• [Request]: Could you reproduce the data below word for word, from its very first line through the line containing "county / district: Chucuito", both included, and stop there?

----------------------------------------

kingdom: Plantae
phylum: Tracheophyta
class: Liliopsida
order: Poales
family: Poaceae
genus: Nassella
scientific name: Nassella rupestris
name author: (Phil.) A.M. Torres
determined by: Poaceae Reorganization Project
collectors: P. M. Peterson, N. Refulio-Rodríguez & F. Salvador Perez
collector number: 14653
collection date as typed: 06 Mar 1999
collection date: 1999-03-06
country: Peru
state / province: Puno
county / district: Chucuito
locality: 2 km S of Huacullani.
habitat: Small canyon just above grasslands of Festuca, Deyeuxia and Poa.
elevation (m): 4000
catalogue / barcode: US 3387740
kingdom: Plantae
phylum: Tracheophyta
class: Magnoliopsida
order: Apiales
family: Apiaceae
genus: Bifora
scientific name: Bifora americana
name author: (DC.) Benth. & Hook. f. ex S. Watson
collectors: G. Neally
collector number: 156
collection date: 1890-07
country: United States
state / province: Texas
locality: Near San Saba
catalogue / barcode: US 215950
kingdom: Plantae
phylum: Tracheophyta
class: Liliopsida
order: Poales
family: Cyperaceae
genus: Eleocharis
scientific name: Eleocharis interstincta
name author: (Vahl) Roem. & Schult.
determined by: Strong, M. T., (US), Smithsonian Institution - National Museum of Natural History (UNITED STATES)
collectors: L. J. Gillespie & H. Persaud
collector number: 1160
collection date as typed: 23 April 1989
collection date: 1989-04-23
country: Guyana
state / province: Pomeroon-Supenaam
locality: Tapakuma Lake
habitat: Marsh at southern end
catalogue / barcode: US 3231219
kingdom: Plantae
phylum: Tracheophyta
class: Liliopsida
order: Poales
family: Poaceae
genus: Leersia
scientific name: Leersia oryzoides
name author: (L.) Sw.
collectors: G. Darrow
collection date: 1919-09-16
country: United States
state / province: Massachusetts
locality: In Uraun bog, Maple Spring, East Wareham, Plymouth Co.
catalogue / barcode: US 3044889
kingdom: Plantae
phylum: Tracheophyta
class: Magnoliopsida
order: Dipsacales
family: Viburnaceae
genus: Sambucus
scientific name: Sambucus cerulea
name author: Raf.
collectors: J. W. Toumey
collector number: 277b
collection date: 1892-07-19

----------------------------------------

• [Finished task]:
kingdom: Plantae
phylum: Tracheophyta
class: Liliopsida
order: Poales
family: Poaceae
genus: Nassella
scientific name: Nassella rupestris
name author: (Phil.) A.M. Torres
determined by: Poaceae Reorganization Project
collectors: P. M. Peterson, N. Refulio-Rodríguez & F. Salvador Perez
collector number: 14653
collection date as typed: 06 Mar 1999
collection date: 1999-03-06
country: Peru
state / province: Puno
county / district: Chucuito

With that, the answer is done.